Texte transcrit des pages
####################

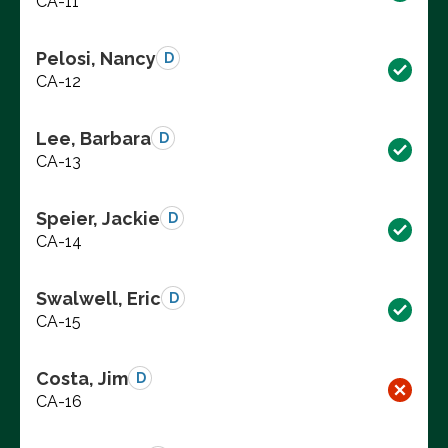
CA-11
Pelosi, Nancy
D
CA-12
Lee, Barbara
D
CA-13
Speier, Jackie
D
CA-14
Swalwell, Eric
D
CA-15
Costa, Jim
D
CA-16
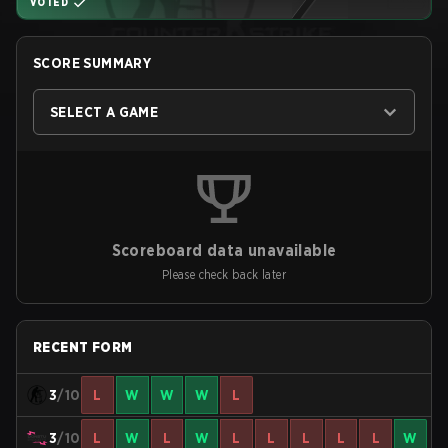
VOTED
SCORE SUMMARY
SELECT A GAME
Scoreboard data unavailable
Please check back later
RECENT FORM
3
/10
L
W
W
W
L
3
/10
L
W
L
W
L
L
L
L
L
W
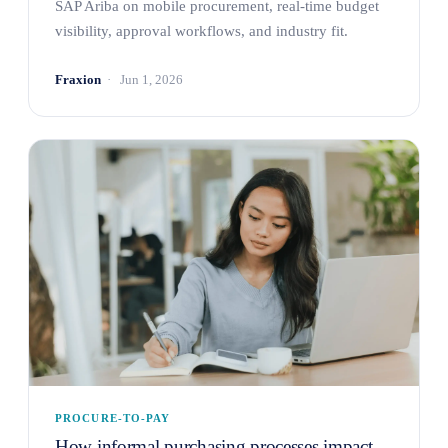
SAP Ariba on mobile procurement, real-time budget
visibility, approval workflows, and industry fit.
Fraxion
Jun 1, 2026
PROCURE-TO-PAY
How informal purchasing processes impact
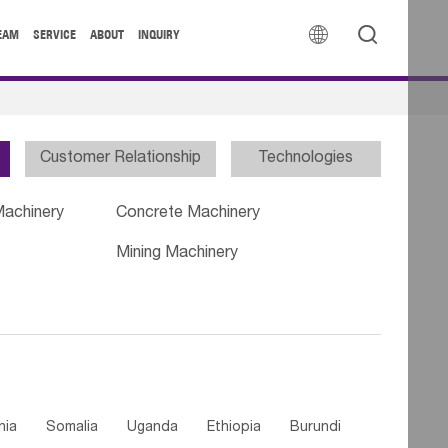


EAM
SERVICE
ABOUT
INQUIRY
Customer Relationship
Technologies
Machinery
Concrete Machinery
Mining Machinery
nia
Somalia
Uganda
Ethiopia
Burundi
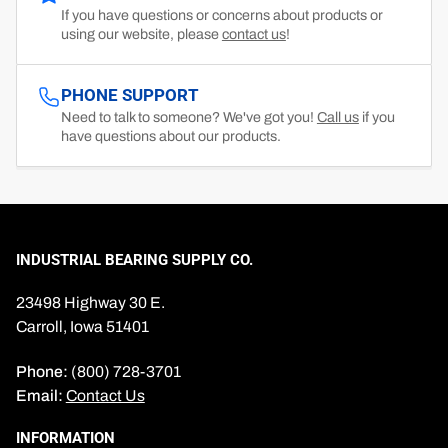
If you have questions or concerns about products or
using our website, please
contact us
!
PHONE SUPPORT
Need to talk to someone? We've got you!
Call us
if you
have questions about our products.
INDUSTRIAL BEARING SUPPLY CO.
23498 Highway 30 E.
Carroll, Iowa 51401
Phone:
(800) 728-3701
Email:
Contact Us
INFORMATION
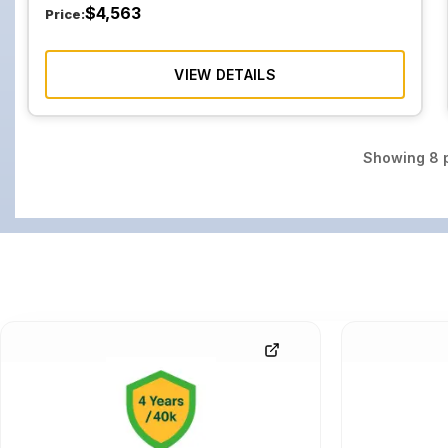
$
4,563
Price:
VIEW DETAILS
Showing
8
p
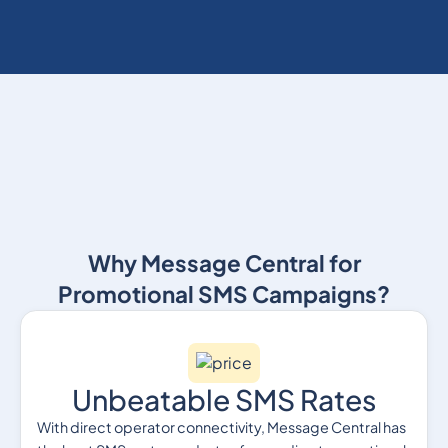
Why Message Central for
Promotional SMS Campaigns?
Unbeatable SMS Rates
With direct operator connectivity, Message Central has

####################

Retapez à l'identique toutes les lignes des fiches ci-dessus, en laissant de côté les images.

* Corrigé
CA-11
Pelosi, Nancy
D
CA-12
Lee, Barbara
D
CA-13
Speier, Jackie
D
CA-14
Swalwell, Eric
D
CA-15
Costa, Jim
D
CA-16
VOTED
SCORE SUMMARY
SELECT A GAME
Scoreboard data unavailable
Please check back later
RECENT FORM
3
/10
L
W
W
W
L
3
/10
L
W
L
W
L
L
L
L
L
W
SAP Ariba on mobile procurement, real-time budget
visibility, approval workflows, and industry fit.
Fraxion
Jun 1, 2026
PROCURE-TO-PAY
How informal purchasing processes impact


EAM
SERVICE
ABOUT
INQUIRY
Customer Relationship
Technologies
Machinery
Concrete Machinery
Mining Machinery
nia
Somalia
Uganda
Ethiopia
Burundi
If you have questions or concerns about products or
using our website, please
contact us
!
PHONE SUPPORT
Need to talk to someone? We've got you!
Call us
if you
have questions about our products.
INDUSTRIAL BEARING SUPPLY CO.
23498 Highway 30 E.
Carroll, Iowa 51401
Phone:
(800) 728-3701
Email:
Contact Us
INFORMATION
$
4,563
Price:
VIEW DETAILS
Showing
8
p
Why Message Central for
Promotional SMS Campaigns?
Unbeatable SMS Rates
With direct operator connectivity, Message Central has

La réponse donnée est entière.